The beans were not alone. They had company. Or at least had company before it was killed and put in the casket on the table in the middle of the room. I can't stand those idiots in horror movies that hear a monster roar or the unmistakable sound of someone getting ripped in two and still wander into the scary, dark place. I was that idiot. I stepped into the room. I got a much better look at the grave centerpiece. It was a coffin. It was silver with gold handles. It was small, not much longer than five feet.
It had been pried open.
I tried to take another step but couldn't. Up until Saturday I did not know what people paralyzed with fear do beyond be paralyzed. But I now know what I'd do.
"Hellloooo!" I shouted at the coffin and to whomever might hear me. I'm not sure if that was the best idea, seeing as I was sharing the room with what could be a dead person who might have been living until he brought it to the wrong person's attention that they were alive.
My brain scrambled around my giant head for some ideas. And then I found myself running. When I was six and my brother was 10 we were fishing near the quarry across from Earl and Belle's Trading Post when a bull charged out of the willows at me. Twenty-six years later it felt like I'd never stopped. I'm a natural frightened sprinter. I don't remember if I closed the door or if I much heeded the busy paved county road 858.
Sarah was walking down the dirt driveway when she was struck with a vague sense that she might know what was heading her way. It was working way too hard for how slow it was going and despite it wearing her husband's clothes its eyes were big enough to be proportionate to it's huge head. It stopped right in front of her. She too might have been paralyzed with fear but turned out she was only annoyed by my yelling "you've got--you've got to see (panting), got to see what's in there. It's the scariest thing you'll ever see!"

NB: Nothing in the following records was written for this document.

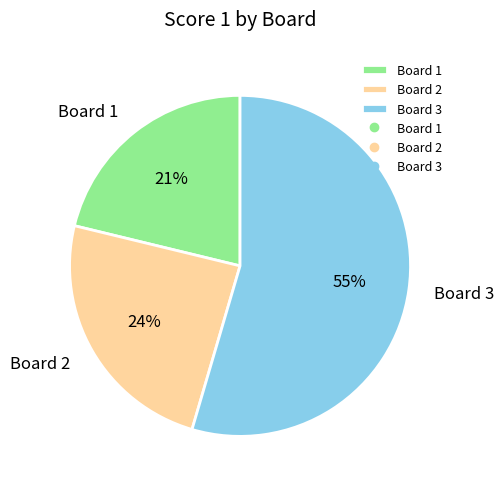

True or false: Board 1 accounts for 21% of the total.

True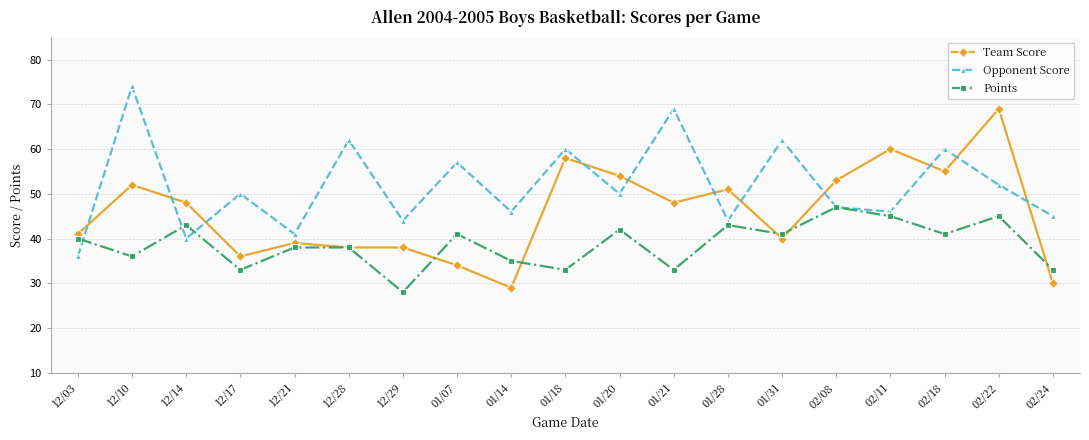

What is the total value across all series at 01/20?

146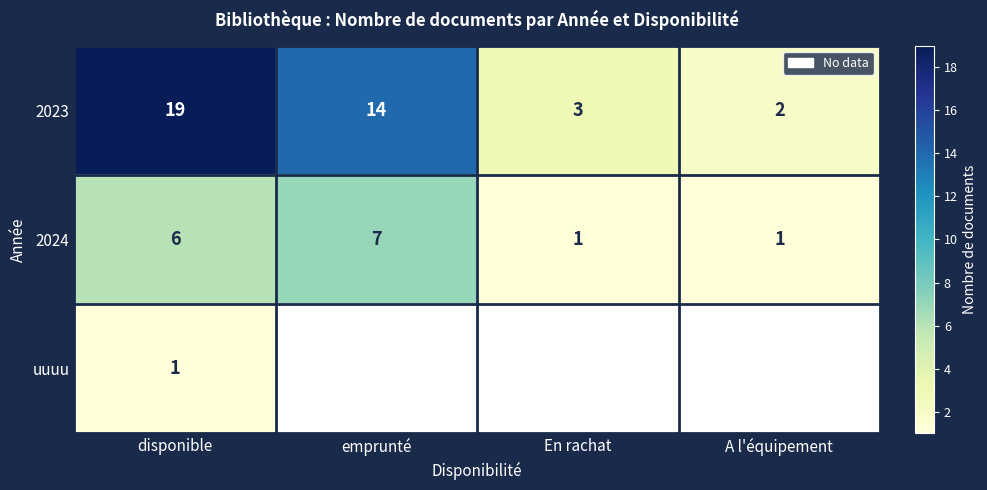

What is the approximate value of 2023 at emprunté, to the nearest 5?

15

Sensibly grounded in the face of such irresistible temptation she said no. She's learned this restraint from the many invitations she gets to smell my burps.

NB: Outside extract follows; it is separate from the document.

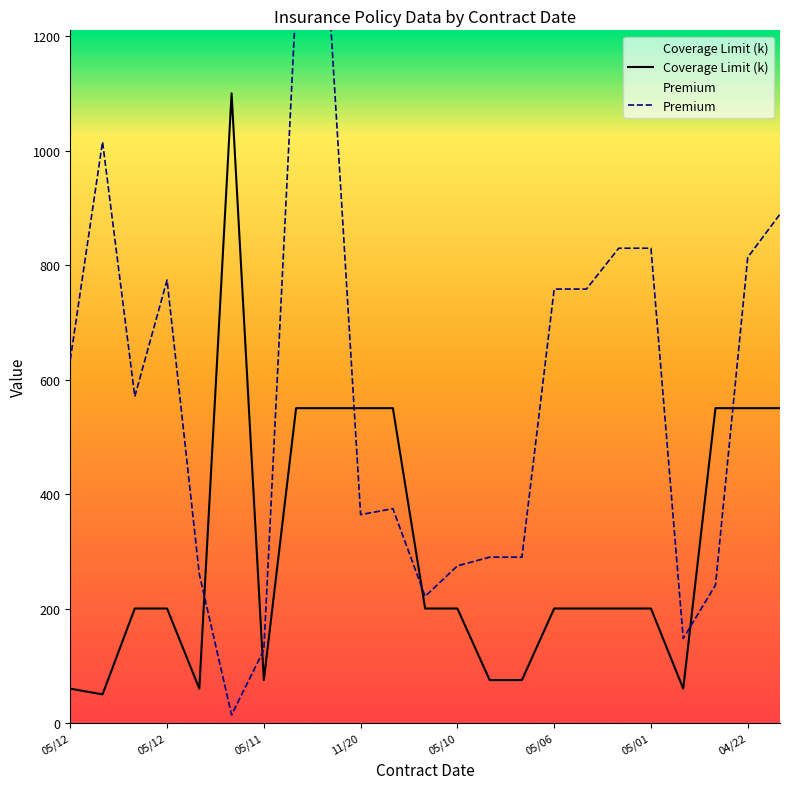

How many data points in Coverage Limit are above 200?

8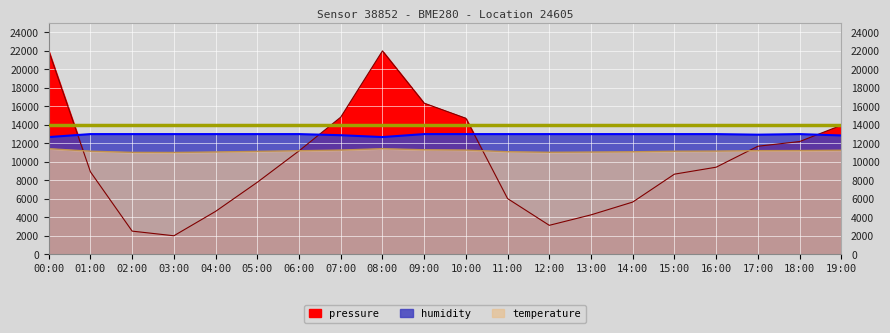

What is the label of the 18th point from the right?

02:00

I told her about the coffin in the house fifty feet from where we were standing and she told me it was rude to go into other people's homes. I'm not sure the rules of etiquette regarding coffins.
We walked around the property for sale and I thought about Sarah and I fitting perfectly the mold of the young couple first to be killed in any slasher movie. We found an acorn perfectly balanced on the barb of a fence. That even scared me. I thought it was a sign left for wayward trespassers. Only now do I take it literally as a sign of getting stabbed in the nuts. But last Saturday I was very serious about death.
So maybe the coffin in the bean eating room is just a convenient place to put a casket, but now that I'm a thousand miles away I'm kind of hoping it's something more exciting like murder or a home mummification job or both.
Oh, btw, I Googled "Ikey Joe". He's the elected treasurer for Lee County, Virginia.